Middle School

Classical Greek Paideia, Socratic Seminar and depth of study allow scholars to build the academic rigor and independence required for later success.

A. Fantis Students

The A Fantis Middle School Program is designed to meet the demands of students’ increasingly abstract thinking and logical analysis. Teachers are able to guide students, from the depths of Plato and Shakespeare to the intricacies of algebra and organic chemistry. Middle School is also a lively, social place, where students can begin to assume more independence and responsibility. With daily advisory and weekly one-on-one meetings with faculty and staff, students learn to build the interpersonal and self-management skills needed to tackle more mature topics, such as peer pressure, resolving conflicts and using social media responsibly. True leadership often emerges at this level, with students grabbing opportunities that best suit them, from lead role in the Odyssey, student government or on the basketball court.

A. Fantis Students

Inspired by ancient Greek paideia, the A. Fantis middle school curriculum is carefully structured to offer meaningful content centered around the development of broad, enlightened outlook. The Socratic Seminar, a critical component of paideia, fully flourishes as students tackle increasingly complex texts, enhanced through student-led discussions and analysis. Students engage in meaningful, project-based studies. English and history combine in Humanities, as do science and math in the STEM course. Hellenic Studies is an interdisciplinary approach where students explore The Odyssey and ancient Greek technology.

Amy Miller-Mandel

The close study of classical and contemporary literature cultivates analytical skills and recognition of universal themes. Students work collaboratively and independently to challenge one another through academic discourse and student-focused lessons so they leave with a strong understanding of themselves as readers, writers and global thinkers.

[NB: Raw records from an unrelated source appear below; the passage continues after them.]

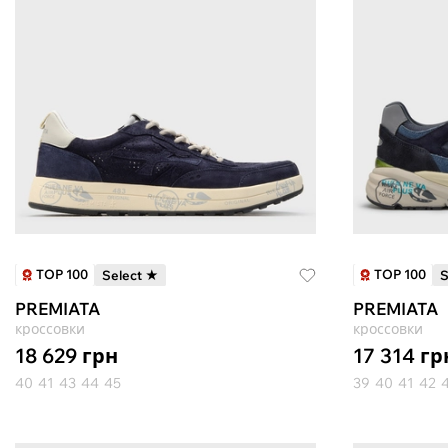
TOP 100
TOP 100
Select ★
S
PREMIATA
PREMIATA
кроссовки
кроссовки
18 629
грн
17 314
гр
40
41
43
44
45
39
40
41
42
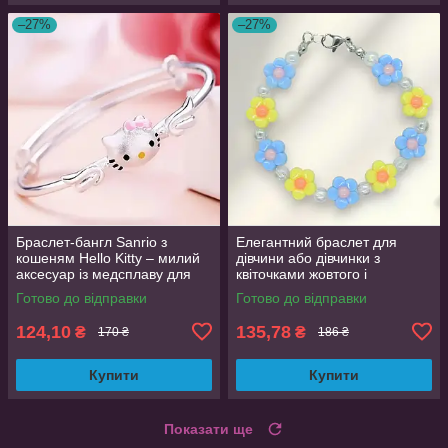
–27%
–27%
Браслет-бангл Sanrio з
Елегантний браслет для
кошеням Hello Kitty – милий
дівчини або дівчинки з
аксесуар із медсплаву для
квіточками жовтого і
дівчат, 6 см діаметр
блакитного кольорів, яскраві
Готово до відправки
Готово до відправки
намистинки, сріблястий
124,10
135,78
₴
₴
170 ₴
186 ₴
Купити
Купити
Показати ще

- Amy Miller-Mandel, English Language Arts Chair

Why Learn Greek?

Over 60 percent of all English words have Greek or Latin roots. In the vocabulary of the sciences and technology, the figure rises to over 90 percent.  Indeed, we speak and write Greek every day without realizing it. Western democracy is based on ancient Greek ideals and universal values, from Plato to Hippocrates. We all can better appreciate our own language and culture through the careful study of the Greek language and Hellenism. In addition, learning a second language has many social and cognitive benefits, beyond simple language acquisition. Research has shown the positive influence of learning another language has on the development of the brain and a child’s intellectual abilities. Our Greek Language and Hellenic Studies curriculum is academically rigorous and provides students with an opportunity for interdisciplinary learning that is engaging, meaningful and important.